▶ Exercise set
1 > For each statement below, say whether it agrees with the commentary on Tunisia's Jasmine revolution. Answer yes or no, and quote the words from the commentary that decide it. (a) Bin Ali ruled Tunisia for 23 years. (b) The economically motivated riots of the early 1980s brought down the government of Habib Bourguiba. (c) Mohammad Bu Azizi set himself on fire in Sidi Bouzid on December 17, 2010.
2 > Pick up the commentary on Tunisia's Jasmine revolution below at the point where it stops, and continue it.

[Text block Boundary: Start]

The Jasmine revolution is as much about political liberties as it is about economic hardships
By Marwan Al Kabalan
This commentary was published in The Gulf News on 28/01/2011
Two weeks after the removal of Tunisian president Zine Al Abidine Bin Ali from power by popular uprising, Tunisia has not yet returned to normal life. Protesters do not seem to be content that the president who ruled the country with an iron fist for 23 years is no longer in power. Demonstrators may have not articulated specific demands beyond Bin Ali's departure, but cosmetic changes to the state are not likely to be enough to satisfy most Tunisians today. The latent force behind the widely known now as the Jasmine revolution is hence becoming a matter of fierce debate in Arab and western circles. Analysts and anchors seek to establish whether the Tunisian revolution was driven by economic or political factors, i.e. bread or freedom.
Indeed, the spontaneous protests were sparked when Mohammad Bu Azizi, distraught after authorities shut down his vegetable stall for operating without a licence, set himself on fire in the city of Sidi Bouzid on December 17, 2010. Much of the reporting on the demonstrations has emphasised Tunisians' economic grievances: unemployment, inflation, rampant corruption and the high cost of living. Yet, as instability remains, many believe now that material difficulties may not have been the sole factor in pushing President Bin Ali out from power.
In fact, economically motivated riots broke out in Tunisia in the early 1980s but did not bring down the government of then President Habib Bourguiba. Other protests, less significant though, in the 1990s were swiftly suppressed too. Furthermore, Bin Ali's promises in the middle of the most recent unrest to tackle unemployment and cut the prices of basic goods could not stop the momentum of the protests.

[Text block Boundary: End]
[Given information Boundary: Start]

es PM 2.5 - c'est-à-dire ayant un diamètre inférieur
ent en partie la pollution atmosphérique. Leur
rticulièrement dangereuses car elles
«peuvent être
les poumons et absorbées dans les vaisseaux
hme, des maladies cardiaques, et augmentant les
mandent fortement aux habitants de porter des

[Given information Boundary: End]
[Given information Boundary: Start]

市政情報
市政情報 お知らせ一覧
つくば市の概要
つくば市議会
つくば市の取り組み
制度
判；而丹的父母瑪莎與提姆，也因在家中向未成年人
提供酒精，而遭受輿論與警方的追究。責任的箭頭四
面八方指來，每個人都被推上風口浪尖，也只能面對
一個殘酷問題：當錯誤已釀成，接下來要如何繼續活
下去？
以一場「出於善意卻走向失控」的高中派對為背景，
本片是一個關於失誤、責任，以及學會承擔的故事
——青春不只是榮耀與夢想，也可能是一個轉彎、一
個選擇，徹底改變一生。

[Given information Boundary: End]

▶ Answer list
1 >
(a) Yes: "the president who ruled the country with an iron fist for 23 years"
(b) No: "economically motivated riots broke out in Tunisia in the early 1980s but did not bring down the government of then President Habib Bourguiba"
(c) Yes: "set himself on fire in the city of Sidi Bouzid on December 17, 2010"

2 >
Given the living standards in Tunisia, higher than in many other Arab countries according to the IMF and World Bank, it seems that on a more fundamental level, Tunisians were protesting authoritarianism. They have had just two presidents since the country's independence from France in 1956. The first was Bourguiba, who led the independence battle against the French and then established a secular, single-party authoritarian regime. The second was no other than Bin Ali himself, who engineered Bourguiba's ouster in 1987, when it appeared that the "father" of independence had grown too old and detached to govern effectively.
Following his inauguration as president, Bin Ali promised political pluralism and freedom of expression. Although he did not keep these promises, he retained a degree of popular support throughout the 1990s because of the bloody civil war in neighbouring Algeria between its secular single-party regime and the Islamist opposition. When he started cracking down against free speech and potential dissent, citing Islamic opposition as the reason, many in Tunisia were willing to pay this price in order to avoid the fate of Algeria.
Having crushed the main Islamist movement — the Nahda party — Bin Ali established himself as the uncontested ruler of the country. He consolidated one of the darkest and most repressive dictatorships in the Arab world. He retained Bourguiba's governing political party, renaming it the Constitutional Democratic Rally. The name was a cynical choice, for Bin Ali's Tunisia would come to have zero press freedoms, a censored internet, monitored phone and email communications, and only token opposition in a toothless parliament.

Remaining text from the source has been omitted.